STORED DATA =>
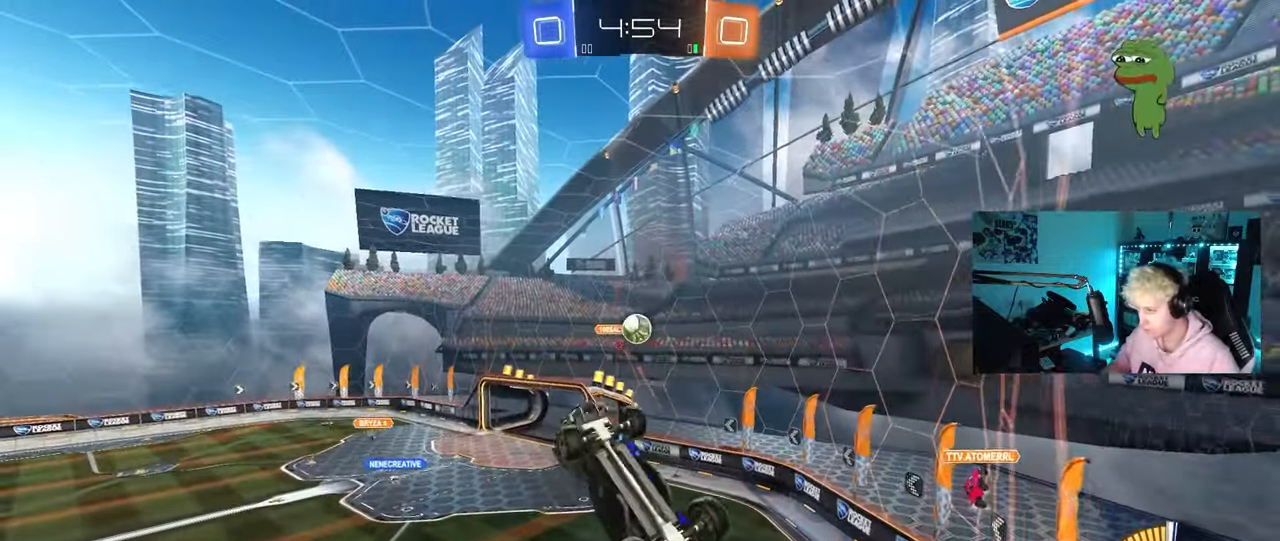
{"keys": ["a", "shift"], "mouse": ["left"], "mouse_move": "still", "events": [[233, "s", "down"], [367, "d", "down"], [417, "s", "up"], [467, "d", "up"]]}
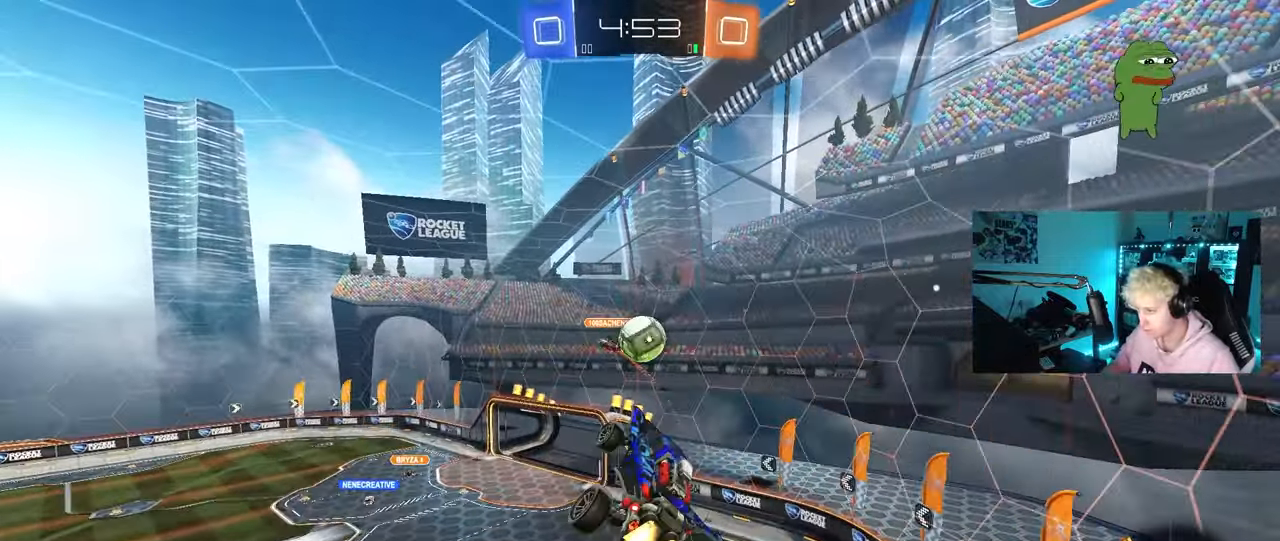
{"keys": ["d", "s", "shift"], "mouse": ["left", "right"], "mouse_move": "still", "events": [[50, "w", "down"], [100, "shift", "up"], [150, "a", "up"], [200, "w", "up"], [250, "w", "down"], [283, "mouse_right", "down"], [383, "s", "down"], [383, "shift", "down"], [383, "w", "up"], [433, "d", "down"]]}
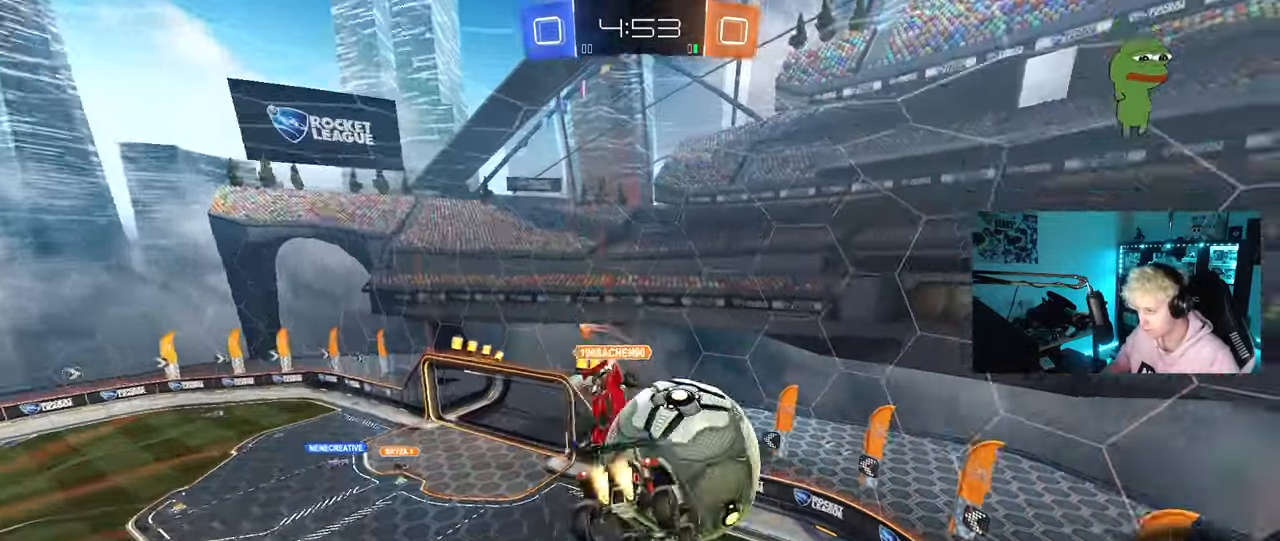
{"keys": ["a", "s", "shift"], "mouse": [], "mouse_move": "still", "events": [[17, "mouse_right", "up"], [300, "mouse_left", "up"], [400, "d", "up"], [450, "a", "down"]]}
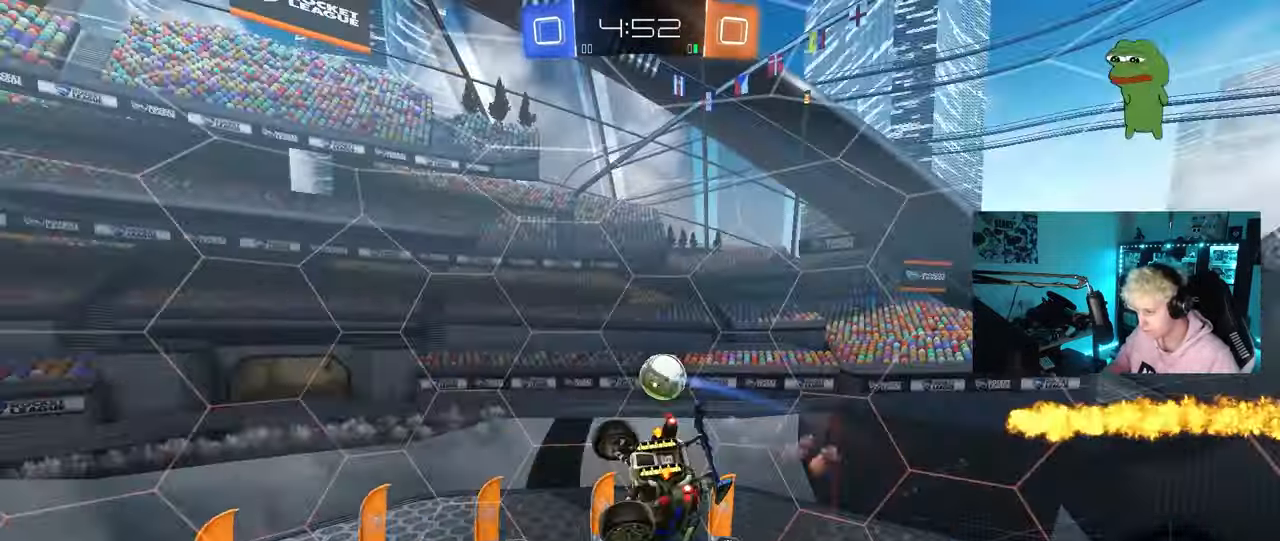
{"keys": ["a"], "mouse": [], "mouse_move": "still", "events": [[183, "s", "up"], [267, "w", "down"], [317, "shift", "up"], [467, "w", "up"]]}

WHAT THE TASK ASKS =>
Type out the data above once more, exactly, with no images included.

WRITTEN ANSWER =>
{"keys": ["a", "shift"], "mouse": ["left"], "mouse_move": "still", "events": [[233, "s", "down"], [367, "d", "down"], [417, "s", "up"], [467, "d", "up"]]}
{"keys": ["d", "s", "shift"], "mouse": ["left", "right"], "mouse_move": "still", "events": [[50, "w", "down"], [100, "shift", "up"], [150, "a", "up"], [200, "w", "up"], [250, "w", "down"], [283, "mouse_right", "down"], [383, "s", "down"], [383, "shift", "down"], [383, "w", "up"], [433, "d", "down"]]}
{"keys": ["a", "s", "shift"], "mouse": [], "mouse_move": "still", "events": [[17, "mouse_right", "up"], [300, "mouse_left", "up"], [400, "d", "up"], [450, "a", "down"]]}
{"keys": ["a"], "mouse": [], "mouse_move": "still", "events": [[183, "s", "up"], [267, "w", "down"], [317, "shift", "up"], [467, "w", "up"]]}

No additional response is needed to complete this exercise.